Instruction a:
Rewrite the listing below as a Markdown table with the columns Row and Line, from its first line through the line containing "Telemedicine", skipping blank lines and leaving out the pictures.

Selected text:
★ ★ ★

Face The Sun

777. Join me in inspiring truly powerful people. Each day I will add a new thought, story or idea to support your quest and mine.

It was gorgeous in Seattle today. It was the kind of day that people escape from work, play hooky, take extra long lunch hours, or leave early so they can get into the sun. I made up a reason to walk across the city to an art store. I needed some more paper and Mod Podge. I’m certain there is a closer art store but I convinced myself that they wouldn’t have the kind of paper I needed or would charge me too much for Mod Podge. I justified walking in the sun for an hour. My strategy was successful. I pretended I was exhausted so I could walk slower. That worked, too.

On the way I saw people napping in the sun. All of the city’s benches were occupied by people dedicated to sitting still. All the faces were tilted to the sun. Like me, people walked slower so they might prolong their time outside. It was as if the entire city went Zen (with the exception of the drivers who were desperate to get somewhere so they could park and get out of their cars).

The great paradox in this day of lollygagging is that I was more productive today than any other day this month. A little sun greased the wheels of my brain and the ideas flowed. I was inking cartoons and talking on the phone and before I knew it I’d inked everything that was drawn and nearly completed my full list of calls. Skip sent an email proclaiming that he, too, was having an extraordinarily productive day. A little sun can work magic to a vitamin D starved populace.

Even though we live in boxes that shelter us from the elements and sleep according to electric light and not the rising and setting of the sun, we are still intimately connected to the pull of nature. This morning as I descended Queen Anne hill, the vibrant force of spring – birds in chorus, buds bursting open, a full palette of colorful flowers – stopped me in my tracks. It lifted me from a rain soaked stupor and I spontaneously stretched my arms and yawned myself awake. A woman passed me on the stairs and said, “It’s electric, isn’t it.”

Listen To Horatio

760. Join me in inspiring truly powerful people. Each day I will add a new thought, story or idea to support your quest and mine.

My dear Horatio wrote this to me in response to my recent post, Look Beyond The Word, post 758. I asked if I could share his thoughts with you (he calls me G):

Artistry, like entrepreneurship, defines a way of being not something achieved.

G,

Yes, indeed. Nice post.

But, that need to achieve something is the yin to the yang you describe. The entrepreneur and the artist have to really, really want the finished product, whatever it is. The painting which they love and caress and curse and despair, the movie that comes to life or doesn’t come to life (omigod… how could I have missed that!?), the business that needs adjusting and many many 24 hour days to flourish. While in the process, they have to love and need their product, too.

★ ★ ★

Data to use:
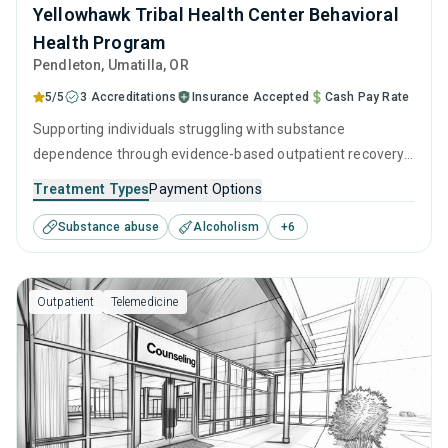
Yellowhawk Tribal Health Center Behavioral
Health Program
Pendleton
, Umatilla,
OR
5/5
3 Accreditations
Insurance Accepted
Cash Pay Rate
Supporting individuals struggling with substance
dependence through evidence-based outpatient recovery
programs. An ideal solution for those seeking help with
Treatment Types
Payment Options
addiction, but who have commitments that prevent them
Substance abuse
Alcoholism
+
6
from attending residential treatment.
Outpatient
Telemedicine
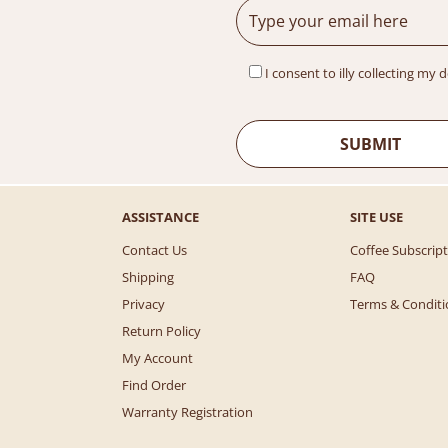
I consent to illy collecting my 
ASSISTANCE
SITE USE
Contact Us
Coffee Subscrip
Shipping
FAQ
Privacy
Terms & Conditi
Return Policy
My Account
Find Order
Warranty Registration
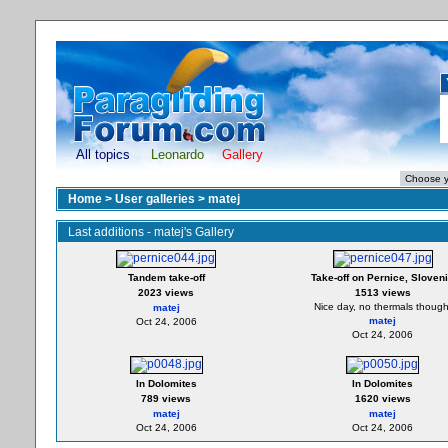
All topics
Leonardo
Gallery
Home
>
User galleries
>
matej
Last additions - matej's Gallery
Tandem take-off
Take-off on Pernice, Sloven
2023 views
1513 views
Nice day, no thermals though
matej
matej
Oct 24, 2006
Oct 24, 2006
In Dolomites
In Dolomites
789 views
1620 views
matej
matej
Oct 24, 2006
Oct 24, 2006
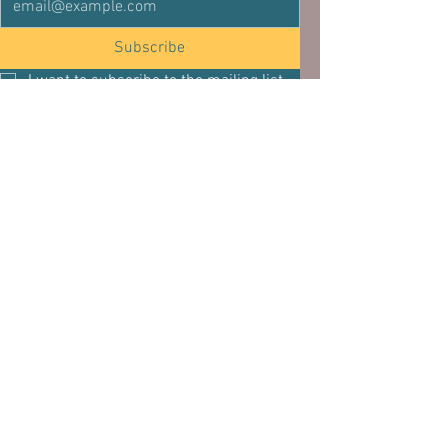
Subscribe
I want to subscribe to the mailing list.
See All
Related Posts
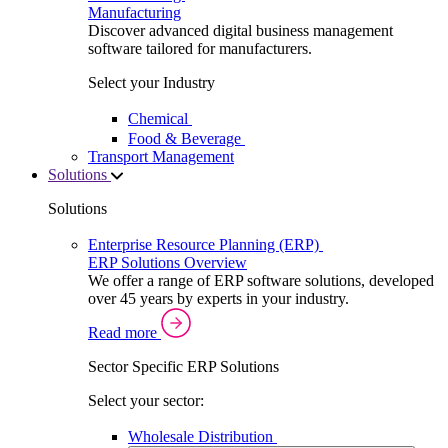
Manufacturing
Discover advanced digital business management
software tailored for manufacturers.
Select your Industry
Chemical
Food & Beverage
Transport Management
Solutions
Solutions
Enterprise Resource Planning (ERP)
ERP Solutions Overview
We offer a range of ERP software solutions, developed
over 45 years by experts in your industry.
Read more
Sector Specific ERP Solutions
Select your sector:
Wholesale Distribution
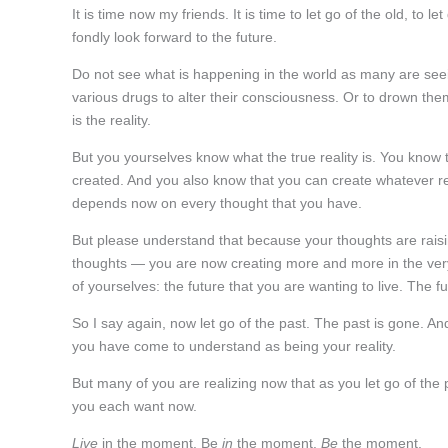
It is time now my friends. It is time to let go of the old, t
fondly look forward to the future.
Do not see what is happening in the world as many are see
various drugs to alter their consciousness. Or to drown th
is the reality.
But you yourselves know what the true reality is. You know th
created. And you also know that you can create whatever rea
depends now on every thought that you have.
But please understand that because your thoughts are raisi
thoughts — you are now creating more and more in the ve
of yourselves: the future that you are wanting to live. The fu
So I say again, now let go of the past. The past is gone. And
you have come to understand as being your reality.
But many of you are realizing now that as you let go of the 
you each want now.
Live
in the moment. Be
in
the moment.
Be
the moment.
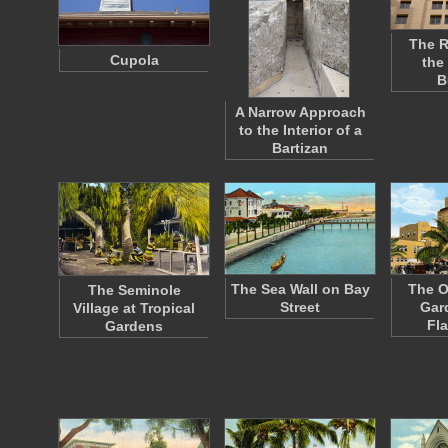
The R
Cupola
the
B
A Narrow Approach
to the Interior of a
Bartizan
The Sea Wall on Bay
The O
The Seminole
Street
Gar
Village at Tropical
Fl
Gardens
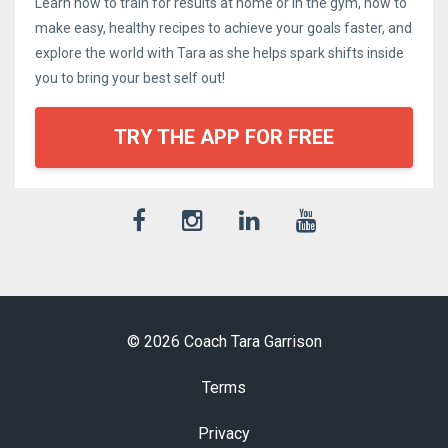
Learn how to train for results at home or in the gym, how to
make easy, healthy recipes to achieve your goals faster, and
explore the world with Tara as she helps spark shifts inside
you to bring your best self out!
TRY THE APP FOR FREE
© 2026 Coach Tara Garrison
Terms
Privacy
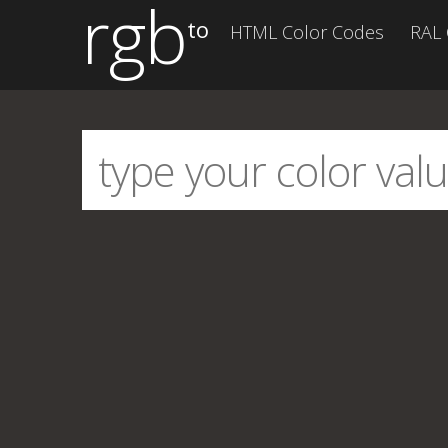
rgb
to
HTML Color Codes
RAL 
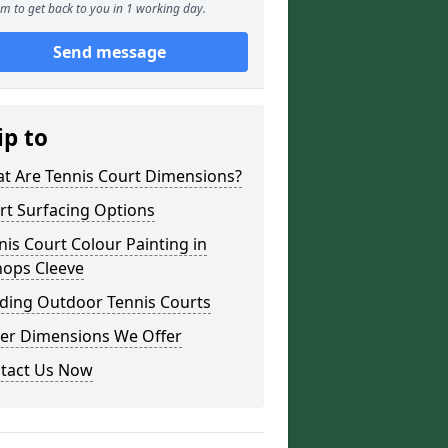
m to get back to you in 1 working day.
Send message
ip to
t Are Tennis Court Dimensions?
rt Surfacing Options
nis Court Colour Painting in
hops Cleeve
lding Outdoor Tennis Courts
er Dimensions We Offer
tact Us Now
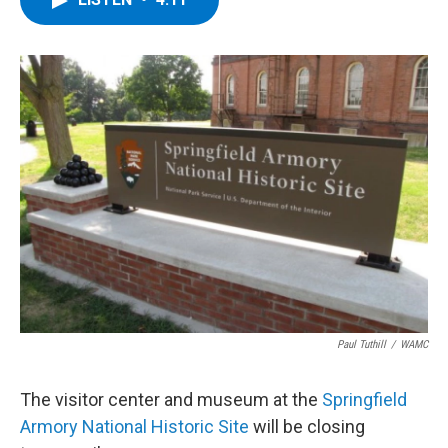
b
t
e
s
o
e
d
k
o
r
I
y
k
n
Paul Tuthill
/
WAMC
The visitor center and museum at the
Springfield
Armory National Historic Site
will be closing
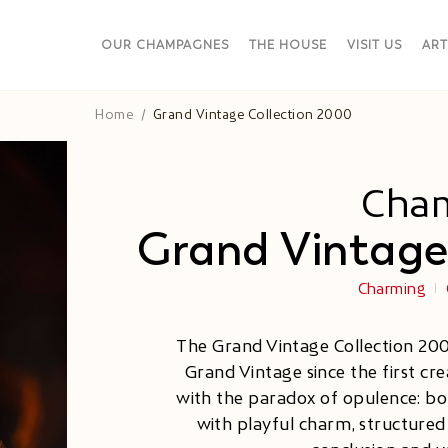
OUR CHAMPAGNES
THE HOUSE
VISIT US
ART
Home
Grand Vintage Collection 2000
Cha
Grand Vintage
Charming
The Grand Vintage Collection 20
Grand Vintage since the first crea
with the paradox of opulence: bold
with playful charm, structured l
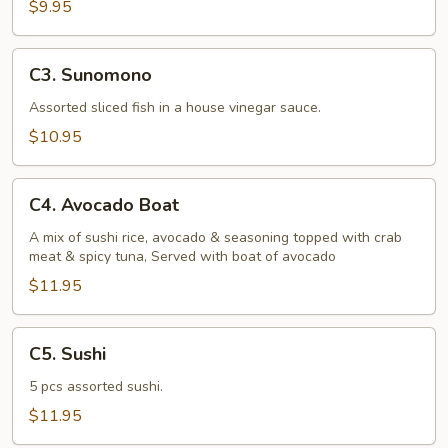
$9.95
C3.
C3. Sunomono
Sunomono
Assorted sliced fish in a house vinegar sauce.
$10.95
C4.
C4. Avocado Boat
Avocado
Boat
A mix of sushi rice, avocado & seasoning topped with crab
meat & spicy tuna, Served with boat of avocado
$11.95
C5.
C5. Sushi
Sushi
5 pcs assorted sushi.
$11.95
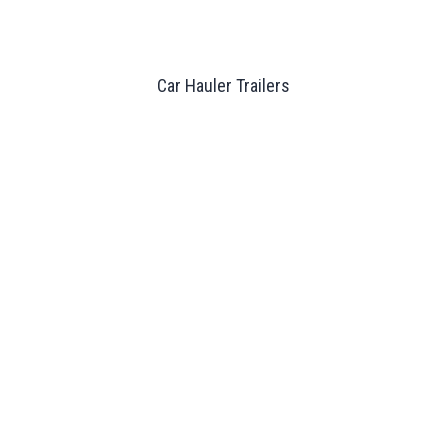
Car Hauler Trailers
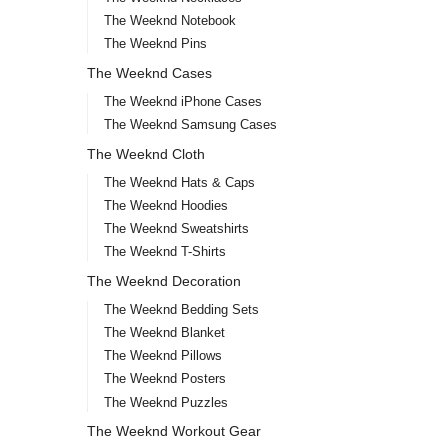
The Weeknd Notebook
The Weeknd Pins
The Weeknd Cases
The Weeknd iPhone Cases
The Weeknd Samsung Cases
The Weeknd Cloth
The Weeknd Hats & Caps
The Weeknd Hoodies
The Weeknd Sweatshirts
The Weeknd T-Shirts
The Weeknd Decoration
The Weeknd Bedding Sets
The Weeknd Blanket
The Weeknd Pillows
The Weeknd Posters
The Weeknd Puzzles
The Weeknd Workout Gear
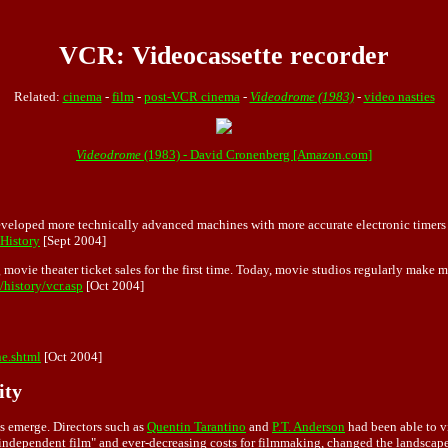
VCR: Videocassette recorder
Related:
cinema
-
film
-
post-VCR cinema
-
Videodrome (1983)
-
video nasties
Videodrome
(1983) - David Cronenberg [Amazon.com]
veloped more technically advanced machines with more accurate electronic timers 
#History
[Sept 2004]
g movie theater ticket sales for the first time. Today, movie studios regularly mak
history/vcr.asp
[Oct 2004]
ne.shtml
[Oct 2004]
ity
s
emerge. Directors such as
Quentin Tarantino
and
P.T. Anderson
had been able to v
d "independent film" and ever-decreasing costs for filmmaking, changed the landsca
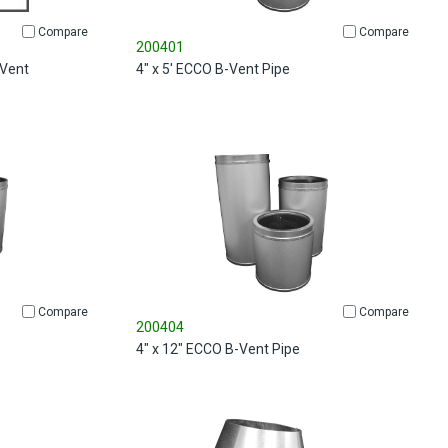
Compare
Compare
200401
 Vent
4" x 5' ECCO B-Vent Pipe
Compare
Compare
200404
4" x 12" ECCO B-Vent Pipe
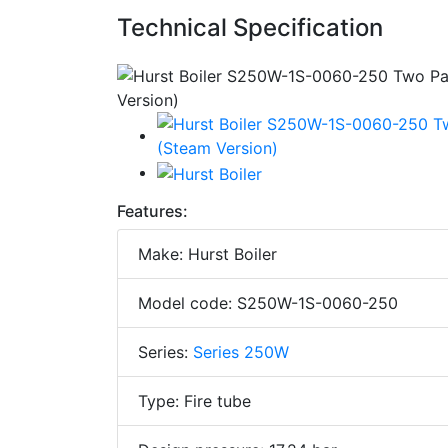
Technical Specification
Features:
Make: Hurst Boiler
Model code: S250W-1S-0060-250
Series:
Series 250W
Type: Fire tube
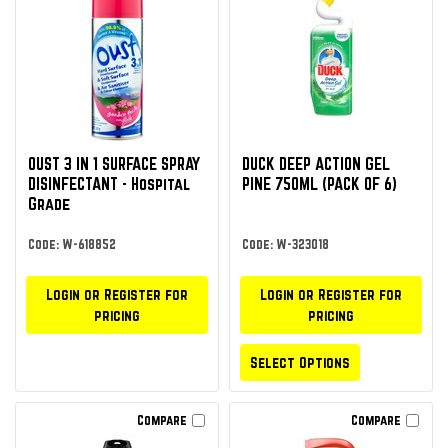
OUST 3 IN 1 SURFACE SPRAY
DUCK DEEP ACTION GEL
DISINFECTANT - Hospital
PINE 750ML (PACK OF 6)
Grade
Code: W-618852
Code: W-323018
Login or Register for
Login or Register for
pricing
pricing
Select Options
Compare
Compare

★ ★ ★

Instruction b:
Extend the blog posts above from where they stop.

Result a:
| Row | Line |
|---|---|
| 1 | Yellowhawk Tribal Health Center Behavioral |
| 2 | Health Program |
| 3 | Pendleton |
| 4 | , Umatilla, |
| 5 | OR |
| 6 | 5/5 |
| 7 | 3 Accreditations |
| 8 | Insurance Accepted |
| 9 | Cash Pay Rate |
| 10 | Supporting individuals struggling with substance |
| 11 | dependence through evidence-based outpatient recovery |
| 12 | programs. An ideal solution for those seeking help with |
| 13 | Treatment Types |
| 14 | Payment Options |
| 15 | addiction, but who have commitments that prevent them |
| 16 | Substance abuse |
| 17 | Alcoholism |
| 18 | + |
| 19 | 6 |
| 20 | from attending residential treatment. |
| 21 | Outpatient |
| 22 | Telemedicine |

Result b:
You’re right, I think. I agree. It’s a way of being, of seeing, of taking action. But it’s got a goal, it requires organization and commitment, because it’s in the world, part of our mortal span, and want to finish it in time. Before we die. We think it makes life worth it, redeemable. Without that, the way of being would be frivolous. I think that’s the risk, that’s the terror, and the juice. The redeem-ability of life by some accomplishment may very well be an illusion, a fallacy. But we do it anyway. We try. That’s the process. To try. “This painting will connect me to the eternal if I just get it right….”

The adage that “we learn by doing” comes to mind and opens a whole other set of ideas about how and why we draw, paint, sculpt, write, shoot movies, and so on, and then do it AGAIN. But we’ll talk about that later.

A way of being is defined, yes, but I think it also must be in the context of casting your bread on the water, taking that risk of accomplishing something, the risk of achievement. If not, it’s play and fun, seems to me. That’s a worthwhile endeavor, certainly, but it’s not the same thing, in my opinion.

H,
Yes, indeed. Thank you.

Know The Value

719. Join me in inspiring truly powerful people. Each day I will add a new thought, story or idea to support your quest and mine.

“One is loved because one is loved. No reason is needed for loving.”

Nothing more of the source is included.